With their puffed out chests and small stature, the parts of the Malaysian Serama come together to create a specimen that is both bold and proud in appearance. Although they are small, being a bantam breed, the Serama certainly appears mighty. This breed, also referred to as the Malay Ayam Serama, has been around for approximately 50 years although they were nearly wiped out due to exposure to bird flu a decade ago. It is thought that this bird is the result of a cross between Japanese and Malaysian bantams which brought about this little bird that loves to confidently strut its stuff, although there are whispers that it may have originated from breeds of Thai decent.
Photo: Out of Eden
Identifying a true Malaysian Serama can be difficult because over time this breed has become stylized due to a lack of breed standard, and a lot of other bantam breeds are sometimes mistaken for Seramas. Although a general conformation guide has been adopted in Malaysia that is the only place where such a thing exists. As a result, birds can vary quite a bit from one to the next. While diversified appearance is common, the character of birds is generally the same, including descriptions such as bravery and fearlessness.
Photo: Amazing Are-Ban
This imported bird has gotten a foothold in the United States over the past decade and is becoming more widely seen. They are often prized for their looks and temperaments and while they do lay frequently all year round, their eggs are small and can vary in color from light to dark brown. Seramas are also difficult to hatch, which is thought to be due to their short legs resulting in an inability to turn within their egg shells presenting a problem when hatching. They also have a shorter incubation period, usually 17-21 days but they have been known to hatch even earlier. Being quick to hatch is in direct conflict with their growth rate, however, as some lines can take over a year to completely mature.
Photo: Belgian Serama
As a whole, the Serama is a friendly bird, although in some cases roosters have been said to have protective demeanors and behave assertively.
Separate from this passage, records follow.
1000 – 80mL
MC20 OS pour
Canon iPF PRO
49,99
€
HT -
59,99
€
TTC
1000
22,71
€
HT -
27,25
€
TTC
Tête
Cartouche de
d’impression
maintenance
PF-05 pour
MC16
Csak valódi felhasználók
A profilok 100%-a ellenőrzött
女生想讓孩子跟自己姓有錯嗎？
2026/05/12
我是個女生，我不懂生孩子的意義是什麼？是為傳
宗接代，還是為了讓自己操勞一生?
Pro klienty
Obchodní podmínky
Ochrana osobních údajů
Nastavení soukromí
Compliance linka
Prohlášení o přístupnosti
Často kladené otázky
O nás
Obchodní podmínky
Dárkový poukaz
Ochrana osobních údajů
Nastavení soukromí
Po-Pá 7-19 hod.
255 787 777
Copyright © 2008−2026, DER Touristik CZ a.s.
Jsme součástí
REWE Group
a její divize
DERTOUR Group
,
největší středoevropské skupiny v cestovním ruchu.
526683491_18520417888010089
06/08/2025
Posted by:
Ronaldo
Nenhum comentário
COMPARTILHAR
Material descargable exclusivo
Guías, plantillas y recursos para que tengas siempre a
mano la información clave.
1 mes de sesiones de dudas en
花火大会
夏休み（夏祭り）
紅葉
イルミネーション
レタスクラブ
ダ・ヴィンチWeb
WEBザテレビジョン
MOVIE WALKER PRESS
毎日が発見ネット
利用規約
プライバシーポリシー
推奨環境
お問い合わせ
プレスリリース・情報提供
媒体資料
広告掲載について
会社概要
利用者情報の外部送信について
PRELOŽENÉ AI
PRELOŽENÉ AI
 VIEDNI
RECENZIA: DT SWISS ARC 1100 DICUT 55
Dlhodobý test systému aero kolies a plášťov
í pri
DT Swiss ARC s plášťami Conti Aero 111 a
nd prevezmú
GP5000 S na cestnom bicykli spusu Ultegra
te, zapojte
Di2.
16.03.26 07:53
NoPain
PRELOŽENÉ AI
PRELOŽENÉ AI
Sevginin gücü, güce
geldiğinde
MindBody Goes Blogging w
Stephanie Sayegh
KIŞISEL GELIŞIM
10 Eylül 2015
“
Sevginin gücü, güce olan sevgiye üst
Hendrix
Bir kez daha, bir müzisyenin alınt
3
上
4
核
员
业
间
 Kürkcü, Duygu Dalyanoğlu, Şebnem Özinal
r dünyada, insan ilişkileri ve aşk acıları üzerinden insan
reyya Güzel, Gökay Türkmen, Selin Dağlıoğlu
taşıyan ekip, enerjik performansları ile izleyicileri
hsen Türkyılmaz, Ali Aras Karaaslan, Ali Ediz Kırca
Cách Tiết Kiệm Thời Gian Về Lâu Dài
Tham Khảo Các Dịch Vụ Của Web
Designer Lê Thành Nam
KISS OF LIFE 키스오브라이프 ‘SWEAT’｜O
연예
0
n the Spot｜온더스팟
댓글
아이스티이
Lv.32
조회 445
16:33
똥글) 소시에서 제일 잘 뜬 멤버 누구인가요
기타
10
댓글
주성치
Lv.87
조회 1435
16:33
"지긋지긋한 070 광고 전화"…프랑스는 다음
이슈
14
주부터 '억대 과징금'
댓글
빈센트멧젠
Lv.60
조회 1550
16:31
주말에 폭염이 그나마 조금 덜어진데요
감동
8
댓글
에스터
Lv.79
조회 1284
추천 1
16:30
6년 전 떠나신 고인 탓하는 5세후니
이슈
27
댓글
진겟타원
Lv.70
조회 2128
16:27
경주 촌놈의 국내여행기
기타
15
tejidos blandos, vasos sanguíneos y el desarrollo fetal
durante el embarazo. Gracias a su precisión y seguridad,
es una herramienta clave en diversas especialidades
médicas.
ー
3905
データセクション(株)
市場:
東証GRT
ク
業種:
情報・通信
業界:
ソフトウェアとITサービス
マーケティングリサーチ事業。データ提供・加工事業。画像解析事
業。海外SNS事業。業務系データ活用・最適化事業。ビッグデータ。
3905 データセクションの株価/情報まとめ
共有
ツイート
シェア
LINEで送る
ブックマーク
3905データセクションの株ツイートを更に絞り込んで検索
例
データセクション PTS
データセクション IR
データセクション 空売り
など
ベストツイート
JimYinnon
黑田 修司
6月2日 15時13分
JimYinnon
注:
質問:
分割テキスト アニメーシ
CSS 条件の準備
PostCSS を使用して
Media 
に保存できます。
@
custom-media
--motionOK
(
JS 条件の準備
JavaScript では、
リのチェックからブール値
They are known to be excellent with children and adults alike as well as a good choice for beginning chickeners. A word that frequently is associated with Seramas is 'easy' in that they are easy to train, easy to house, easy to get along with, easy to love, and even easy-going. What is not easy, however, is protecting them from predators; due to their size, they face frequent predatory threats and will need to be housed securely.
Photo: The Poultry Guide
With an upright stance and full breast puffed out before them, the Serama may be the smallest chicken in the world but it is has a big, bold heart. Physical traits include a full breast, vertically positioned wings that barely clear the ground and largely conceal their feet/legs, an upright tail with a high carriage, and a head that is carried toward the back of their bodies. Feathers come in several colors with silkie and frizzled versions in existence.
Photo: Backyard Chickens
If you are considering adding a Serama to your flock, it is important to remember that they are not tolerant of cold weather. While the cold is hard on adults, it is much less tolerable for chicks and precautions should be in place to keep birds from perishing if you live in a cold climate. Weather issues aside, the Serama is a good choice for starting a flock or adding to one, as long as small eggs are something with which you can live.